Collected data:
--------------------------------

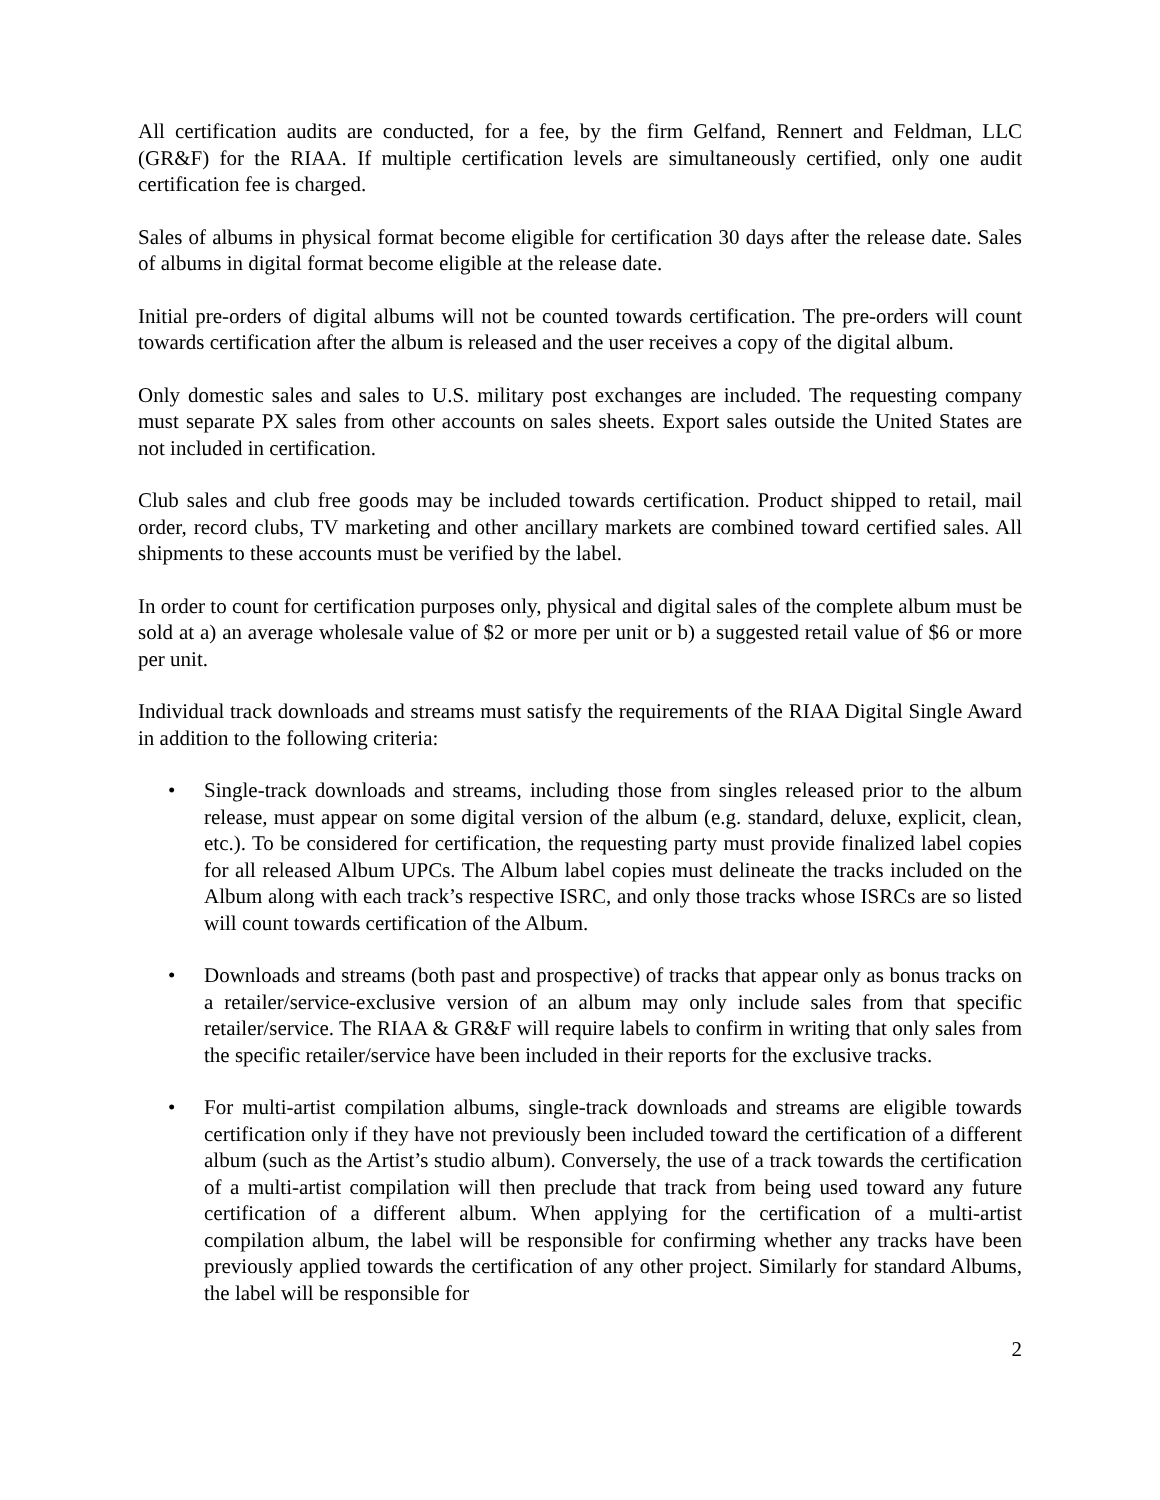All certification audits are conducted, for a fee, by the firm Gelfand, Rennert and Feldman, LLC (GR&F) for the RIAA. If multiple certification levels are simultaneously certified, only one audit certification fee is charged.
Sales of albums in physical format become eligible for certification 30 days after the release date. Sales of albums in digital format become eligible at the release date.
Initial pre-orders of digital albums will not be counted towards certification. The pre-orders will count towards certification after the album is released and the user receives a copy of the digital album.
Only domestic sales and sales to U.S. military post exchanges are included. The requesting company must separate PX sales from other accounts on sales sheets. Export sales outside the United States are not included in certification.
Club sales and club free goods may be included towards certification. Product shipped to retail, mail order, record clubs, TV marketing and other ancillary markets are combined toward certified sales. All shipments to these accounts must be verified by the label.
In order to count for certification purposes only, physical and digital sales of the complete album must be sold at a) an average wholesale value of $2 or more per unit or b) a suggested retail value of $6 or more per unit.
Individual track downloads and streams must satisfy the requirements of the RIAA Digital Single Award in addition to the following criteria:
• Single-track downloads and streams, including those from singles released prior to the album release, must appear on some digital version of the album (e.g. standard, deluxe, explicit, clean, etc.). To be considered for certification, the requesting party must provide finalized label copies for all released Album UPCs. The Album label copies must delineate the tracks included on the Album along with each track’s respective ISRC, and only those tracks whose ISRCs are so listed will count towards certification of the Album.
• Downloads and streams (both past and prospective) of tracks that appear only as bonus tracks on a retailer/service-exclusive version of an album may only include sales from that specific retailer/service. The RIAA & GR&F will require labels to confirm in writing that only sales from the specific retailer/service have been included in their reports for the exclusive tracks.
• For multi-artist compilation albums, single-track downloads and streams are eligible towards certification only if they have not previously been included toward the certification of a different album (such as the Artist’s studio album). Conversely, the use of a track towards the certification of a multi-artist compilation will then preclude that track from being used toward any future certification of a different album. When applying for the certification of a multi-artist compilation album, the label will be responsible for confirming whether any tracks have been previously applied towards the certification of any other project. Similarly for standard Albums, the label will be responsible for
2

--------------------------------

Task goal – Lines with "have" in them are what the answer must contain; copy each from the records above.

Task result –
• Downloads and streams (both past and prospective) of tracks that appear only as bonus tracks on a retailer/service-exclusive version of an album may only include sales from that specific retailer/service. The RIAA & GR&F will require labels to confirm in writing that only sales from the specific retailer/service have been included in their reports for the exclusive tracks.
• For multi-artist compilation albums, single-track downloads and streams are eligible towards certification only if they have not previously been included toward the certification of a different album (such as the Artist’s studio album). Conversely, the use of a track towards the certification of a multi-artist compilation will then preclude that track from being used toward any future certification of a different album. When applying for the certification of a multi-artist compilation album, the label will be responsible for confirming whether any tracks have been previously applied towards the certification of any other project. Similarly for standard Albums, the label will be responsible for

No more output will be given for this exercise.